Microsoft Azure Cognitive service for Vision Florence Foundation Model

Microsoft Research’s Project Florence initiative is focused on developing state-of-the-art computer vision technologies and developing the next generation framework for visual recognition. Azure Cognitive Service for Vision allows developers to include computer vision capabilities inside their apps including the ability to analyze images, read text, and detect faces with prebuilt image tagging, text extraction with optical character recognition (OCR), and responsible facial recognition.

Microsoft today announced the public preview of Microsoft’s Florence foundation model, trained with billions of text-image pairs and integrated as cost-effective, production-ready computer vision services in Azure Cognitive Service for Vision.
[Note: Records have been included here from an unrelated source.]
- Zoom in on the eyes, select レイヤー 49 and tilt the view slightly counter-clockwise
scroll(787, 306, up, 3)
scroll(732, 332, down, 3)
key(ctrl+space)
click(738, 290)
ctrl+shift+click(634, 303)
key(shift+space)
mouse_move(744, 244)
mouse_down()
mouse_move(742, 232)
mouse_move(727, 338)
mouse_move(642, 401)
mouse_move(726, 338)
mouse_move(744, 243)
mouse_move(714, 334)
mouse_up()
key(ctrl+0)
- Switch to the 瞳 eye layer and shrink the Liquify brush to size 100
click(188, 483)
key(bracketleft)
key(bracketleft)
The improved Vision Services will offer cutting-edge capabilities. Microsoft will be using these improved Vision services in Microsoft 365 apps like Teams, PowerPoint, Outlook, Word, Designer, OneDrive, in addition to the Microsoft Datacenter to enhance security and infrastructure reliability. Reddit will also be using this improved Vision service to generate captions for hundreds of millions of images on its platform.

Some out-of-the-box features available include the following:

  • Dense captions: Automatically deliver rich captions, design suggestions, accessible alt-text, SEO optimization, and intelligent photo curation to support digital content.
  • Image retrieval: Improve search recommendations and advertisements with natural language queries that seamlessly measure the similarity between images and text.
  • Background removal: Transform the look and feel of images by easily segmenting people and objects from their original background, replacing them with a preferred background scene.
  • Model customization: Lower costs and time to deliver custom models that match unique business demands at high precision, and with just a handful of images.
  • Video summarization (Video TL;DR): Search and interact with video content in the same intuitive way you think and write. Locate relevant content without the need for additional metadata.